La Legislatura de Jujuy destacó recientemente el rol del periodismo en la construcción democrática. Sin embargo, antes de celebrar esa afirmación, sería necesario responder una pregunta elemental: ¿de qué periodismo estamos hablando?, ¿del periodismo independiente o del periodismo complaciente, condicionado por la pauta oficial y funcional al poder, o del periodismo independiente que, precisamente por ejercer esa mirada crítica, recibe el desprecio, la indiferencia o los ataques de parte del oficialismo y de la oposición amiga?
El oficialismo en la Legislatura no aporta a la construcción democrática
Aunque la Legislatura de Jujuy destacó el rol del periodismo en la democracia, surge la pregunta: ¿de qué periodismo hablamos? Remarca la diferencia entre un periodismo independiente, que cuestiona y enfrenta el poder, y uno complaciente, dependiente de la pauta oficial. La verdadera construcción democrática, sostiene, requiere instituciones que escuchen, dialoguen y rindan cuentas, más allá de la simple mayoría numérica.
Resulta difícil hablar de libertad de prensa y calidad democrática cuando muchos comunicadores saben que la supervivencia económica de sus medios depende más del sometimiento al poder que de la confianza de sus audiencias.
Seguramente el vocero del Gobierno puede aportar mucho sobre el tema, ya que conoce mejor que nadie los distintos niveles de dependencia, arrastre y sometimiento que se generan cuando la pauta se convierte en una herramienta de disciplinamiento más que en una política transparente de comunicación pública. El vocero puede aportar, seguramente, desde su experiencia personal.
Pero la Legislatura debería mirar también hacia adentro antes de repartir reconocimientos. La construcción democrática no depende solamente del periodismo. Requiere, sobre todo, instituciones dispuestas a dialogar, escuchar y aceptar el disenso. Ser mayoría no otorga un cheque en blanco.
La mayoría es una herramienta legítima de gobierno, pero cuando pierde su componente ético corre el riesgo de transformarse en una tiranía de los números, donde la voluntad de una fuerza política termina anulando cualquier debate genuino.

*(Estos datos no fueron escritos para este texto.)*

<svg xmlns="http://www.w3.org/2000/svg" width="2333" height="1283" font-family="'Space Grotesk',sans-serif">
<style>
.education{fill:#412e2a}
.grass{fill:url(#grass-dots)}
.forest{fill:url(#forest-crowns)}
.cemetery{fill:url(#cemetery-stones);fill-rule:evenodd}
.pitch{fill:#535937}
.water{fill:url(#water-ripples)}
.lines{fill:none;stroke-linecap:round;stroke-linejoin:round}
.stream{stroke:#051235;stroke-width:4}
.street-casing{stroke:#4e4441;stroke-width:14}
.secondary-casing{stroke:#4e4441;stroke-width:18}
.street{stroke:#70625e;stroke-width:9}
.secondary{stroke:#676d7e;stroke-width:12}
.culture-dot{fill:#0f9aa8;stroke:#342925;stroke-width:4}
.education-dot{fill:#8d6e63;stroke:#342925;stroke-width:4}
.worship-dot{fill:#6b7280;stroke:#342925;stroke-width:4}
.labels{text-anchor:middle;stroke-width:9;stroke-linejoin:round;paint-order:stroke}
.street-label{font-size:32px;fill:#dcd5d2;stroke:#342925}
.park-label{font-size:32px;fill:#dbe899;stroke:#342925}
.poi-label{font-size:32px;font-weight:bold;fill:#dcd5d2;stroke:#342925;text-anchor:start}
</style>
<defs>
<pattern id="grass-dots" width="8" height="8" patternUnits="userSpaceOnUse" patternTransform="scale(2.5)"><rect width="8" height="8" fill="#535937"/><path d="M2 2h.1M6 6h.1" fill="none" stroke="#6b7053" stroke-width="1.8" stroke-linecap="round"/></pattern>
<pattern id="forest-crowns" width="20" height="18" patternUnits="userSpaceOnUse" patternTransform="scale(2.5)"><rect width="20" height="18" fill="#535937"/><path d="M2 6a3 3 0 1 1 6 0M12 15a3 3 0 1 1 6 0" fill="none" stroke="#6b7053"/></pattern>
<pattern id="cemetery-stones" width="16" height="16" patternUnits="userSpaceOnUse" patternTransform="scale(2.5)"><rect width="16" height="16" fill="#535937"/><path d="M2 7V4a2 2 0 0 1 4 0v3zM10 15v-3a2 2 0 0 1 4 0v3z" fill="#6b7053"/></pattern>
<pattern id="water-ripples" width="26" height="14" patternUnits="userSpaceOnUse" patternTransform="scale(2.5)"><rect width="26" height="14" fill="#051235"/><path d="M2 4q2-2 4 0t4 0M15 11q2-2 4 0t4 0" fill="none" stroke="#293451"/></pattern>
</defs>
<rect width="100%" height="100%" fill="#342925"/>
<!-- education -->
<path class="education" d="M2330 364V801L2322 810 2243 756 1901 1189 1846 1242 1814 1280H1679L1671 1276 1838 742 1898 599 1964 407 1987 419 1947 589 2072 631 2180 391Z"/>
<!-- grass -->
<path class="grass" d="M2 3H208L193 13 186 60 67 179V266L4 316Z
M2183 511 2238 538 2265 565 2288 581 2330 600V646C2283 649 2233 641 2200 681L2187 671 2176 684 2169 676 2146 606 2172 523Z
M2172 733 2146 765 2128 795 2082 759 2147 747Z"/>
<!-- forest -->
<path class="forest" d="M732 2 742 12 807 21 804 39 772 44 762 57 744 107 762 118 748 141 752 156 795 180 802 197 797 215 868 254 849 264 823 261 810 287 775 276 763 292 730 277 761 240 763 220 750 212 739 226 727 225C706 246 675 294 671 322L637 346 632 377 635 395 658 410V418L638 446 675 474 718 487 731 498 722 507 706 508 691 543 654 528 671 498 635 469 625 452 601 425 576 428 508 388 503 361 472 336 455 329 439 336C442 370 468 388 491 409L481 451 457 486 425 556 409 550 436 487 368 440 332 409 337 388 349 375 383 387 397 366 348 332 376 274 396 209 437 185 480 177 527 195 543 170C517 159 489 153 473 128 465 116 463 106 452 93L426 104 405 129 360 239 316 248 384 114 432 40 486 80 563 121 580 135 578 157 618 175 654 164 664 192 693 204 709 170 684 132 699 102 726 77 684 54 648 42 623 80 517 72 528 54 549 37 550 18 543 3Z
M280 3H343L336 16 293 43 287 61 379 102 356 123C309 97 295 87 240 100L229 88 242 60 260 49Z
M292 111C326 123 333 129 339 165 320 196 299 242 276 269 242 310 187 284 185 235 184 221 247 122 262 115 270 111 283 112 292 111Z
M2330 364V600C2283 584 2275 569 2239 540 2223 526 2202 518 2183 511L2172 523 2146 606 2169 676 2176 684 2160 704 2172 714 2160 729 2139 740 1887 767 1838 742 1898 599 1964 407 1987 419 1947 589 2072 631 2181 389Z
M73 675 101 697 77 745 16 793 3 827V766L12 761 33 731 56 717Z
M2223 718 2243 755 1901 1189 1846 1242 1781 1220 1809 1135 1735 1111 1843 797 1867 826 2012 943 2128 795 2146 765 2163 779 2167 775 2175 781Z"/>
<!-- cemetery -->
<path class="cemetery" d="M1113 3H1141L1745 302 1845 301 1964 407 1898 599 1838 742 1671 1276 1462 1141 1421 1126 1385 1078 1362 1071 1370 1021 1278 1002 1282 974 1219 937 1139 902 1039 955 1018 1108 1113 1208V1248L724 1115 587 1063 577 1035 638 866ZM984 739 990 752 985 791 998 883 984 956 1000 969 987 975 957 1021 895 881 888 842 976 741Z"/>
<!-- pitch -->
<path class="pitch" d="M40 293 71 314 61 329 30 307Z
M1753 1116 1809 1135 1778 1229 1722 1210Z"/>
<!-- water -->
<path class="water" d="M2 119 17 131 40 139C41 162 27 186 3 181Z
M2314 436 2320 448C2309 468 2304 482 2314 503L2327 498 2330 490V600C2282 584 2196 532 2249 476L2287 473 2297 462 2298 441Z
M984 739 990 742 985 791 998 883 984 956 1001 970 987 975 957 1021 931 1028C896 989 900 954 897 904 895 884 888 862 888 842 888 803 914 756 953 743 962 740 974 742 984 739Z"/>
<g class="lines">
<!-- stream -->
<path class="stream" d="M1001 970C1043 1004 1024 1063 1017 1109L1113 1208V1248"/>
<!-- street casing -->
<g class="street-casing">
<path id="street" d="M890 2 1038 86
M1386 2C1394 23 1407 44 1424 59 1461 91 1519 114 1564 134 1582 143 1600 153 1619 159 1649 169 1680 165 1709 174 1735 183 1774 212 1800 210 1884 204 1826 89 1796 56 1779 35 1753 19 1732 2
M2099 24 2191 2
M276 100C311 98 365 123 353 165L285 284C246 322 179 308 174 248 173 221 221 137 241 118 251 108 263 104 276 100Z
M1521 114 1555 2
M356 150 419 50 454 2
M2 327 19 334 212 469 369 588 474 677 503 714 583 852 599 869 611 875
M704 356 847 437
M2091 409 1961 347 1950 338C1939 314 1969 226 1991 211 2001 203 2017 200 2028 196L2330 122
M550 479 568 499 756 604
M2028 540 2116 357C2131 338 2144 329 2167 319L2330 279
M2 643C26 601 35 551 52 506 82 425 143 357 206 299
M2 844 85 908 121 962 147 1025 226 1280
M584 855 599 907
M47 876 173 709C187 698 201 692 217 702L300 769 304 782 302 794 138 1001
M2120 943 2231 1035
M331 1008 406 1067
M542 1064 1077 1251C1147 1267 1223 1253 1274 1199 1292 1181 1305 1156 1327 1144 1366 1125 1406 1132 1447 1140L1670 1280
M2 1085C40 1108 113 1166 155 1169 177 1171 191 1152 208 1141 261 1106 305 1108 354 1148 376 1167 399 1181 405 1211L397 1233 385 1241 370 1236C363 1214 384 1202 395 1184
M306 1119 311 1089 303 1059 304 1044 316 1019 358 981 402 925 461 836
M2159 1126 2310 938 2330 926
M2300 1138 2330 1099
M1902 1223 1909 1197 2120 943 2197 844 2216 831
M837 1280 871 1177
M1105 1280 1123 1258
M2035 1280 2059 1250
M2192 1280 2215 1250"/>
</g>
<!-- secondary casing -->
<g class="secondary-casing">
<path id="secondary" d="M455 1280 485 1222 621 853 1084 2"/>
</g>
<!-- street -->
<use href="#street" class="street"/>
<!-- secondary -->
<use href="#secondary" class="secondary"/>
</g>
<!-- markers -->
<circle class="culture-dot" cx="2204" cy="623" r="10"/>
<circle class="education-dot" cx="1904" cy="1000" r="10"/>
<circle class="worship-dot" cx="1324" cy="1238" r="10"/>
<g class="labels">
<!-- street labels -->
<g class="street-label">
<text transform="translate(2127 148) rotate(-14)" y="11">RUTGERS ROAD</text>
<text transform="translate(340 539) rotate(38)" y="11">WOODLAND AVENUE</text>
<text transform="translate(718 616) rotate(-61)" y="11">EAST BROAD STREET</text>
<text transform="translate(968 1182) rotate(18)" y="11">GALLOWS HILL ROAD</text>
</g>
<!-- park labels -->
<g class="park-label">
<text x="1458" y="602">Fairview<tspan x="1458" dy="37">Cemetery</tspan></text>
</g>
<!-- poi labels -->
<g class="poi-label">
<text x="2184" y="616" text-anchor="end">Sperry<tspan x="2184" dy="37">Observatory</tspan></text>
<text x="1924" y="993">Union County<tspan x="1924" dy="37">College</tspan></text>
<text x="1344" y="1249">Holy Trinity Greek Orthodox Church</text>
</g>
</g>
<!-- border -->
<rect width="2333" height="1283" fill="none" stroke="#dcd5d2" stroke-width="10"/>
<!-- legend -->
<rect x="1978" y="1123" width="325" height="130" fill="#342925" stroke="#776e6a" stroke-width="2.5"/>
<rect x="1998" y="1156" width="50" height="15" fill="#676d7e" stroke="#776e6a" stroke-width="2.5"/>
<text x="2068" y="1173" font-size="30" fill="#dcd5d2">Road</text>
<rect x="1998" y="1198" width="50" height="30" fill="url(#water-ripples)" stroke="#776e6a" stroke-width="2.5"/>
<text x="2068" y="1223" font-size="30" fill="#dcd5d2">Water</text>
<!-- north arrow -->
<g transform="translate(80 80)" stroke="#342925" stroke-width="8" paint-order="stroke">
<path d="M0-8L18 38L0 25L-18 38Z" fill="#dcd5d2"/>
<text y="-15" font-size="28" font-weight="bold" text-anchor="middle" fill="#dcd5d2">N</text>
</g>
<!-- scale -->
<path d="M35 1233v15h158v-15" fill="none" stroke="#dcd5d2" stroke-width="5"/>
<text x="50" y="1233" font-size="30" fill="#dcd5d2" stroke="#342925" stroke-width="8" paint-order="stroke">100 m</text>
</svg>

¿Esto es democracia? De ninguna manera. La democracia se fortalece cuando las mayorías respetan a las minorías y cuando el poder entiende que no todo lo legal es necesariamente justo.
Construir democracia también significa no distorsionar los roles institucionales. Los diputados fueron elegidos para representar a la sociedad, no para obedecer ciegamente a Gerardo Morales y a su socio contranatural Rubén Rivarola. Su compromiso debe ser con los ciudadanos que les pagan el sueldo con sus impuestos y no con quien conduce un espacio de poder desde la sombra. La función legislativa exige independencia de criterio, control de los actos de gobierno y capacidad para expresar las demandas de la comunidad. Cuando la lealtad partidaria reemplaza a la representación popular, la democracia pierde calidad y las instituciones se vacían de contenido.
Por eso, si realmente se quiere honrar al periodismo como actor fundamental de la vida democrática, también debería exigirse a la propia Legislatura que esté a la altura de ese desafío.
Construir democracia es rendir cuentas, interpelar funcionarios, transparentar decisiones, controlar el uso de los recursos propios y trabajar todos los días con la misma responsabilidad que miles de jujeños cumplen en sus empleos. El periodismo tiene la obligación de preguntar, investigar y cuestionar.
La política o los voceros de la política tienen la responsabilidad de responder sin bajar líneas a nadie.
Cuando una de esas partes renuncia a su función, la democracia se debilita. Cuando ambas la cumplen con honestidad, la democracia se fortalece y la sociedad recupera la confianza en sus instituciones.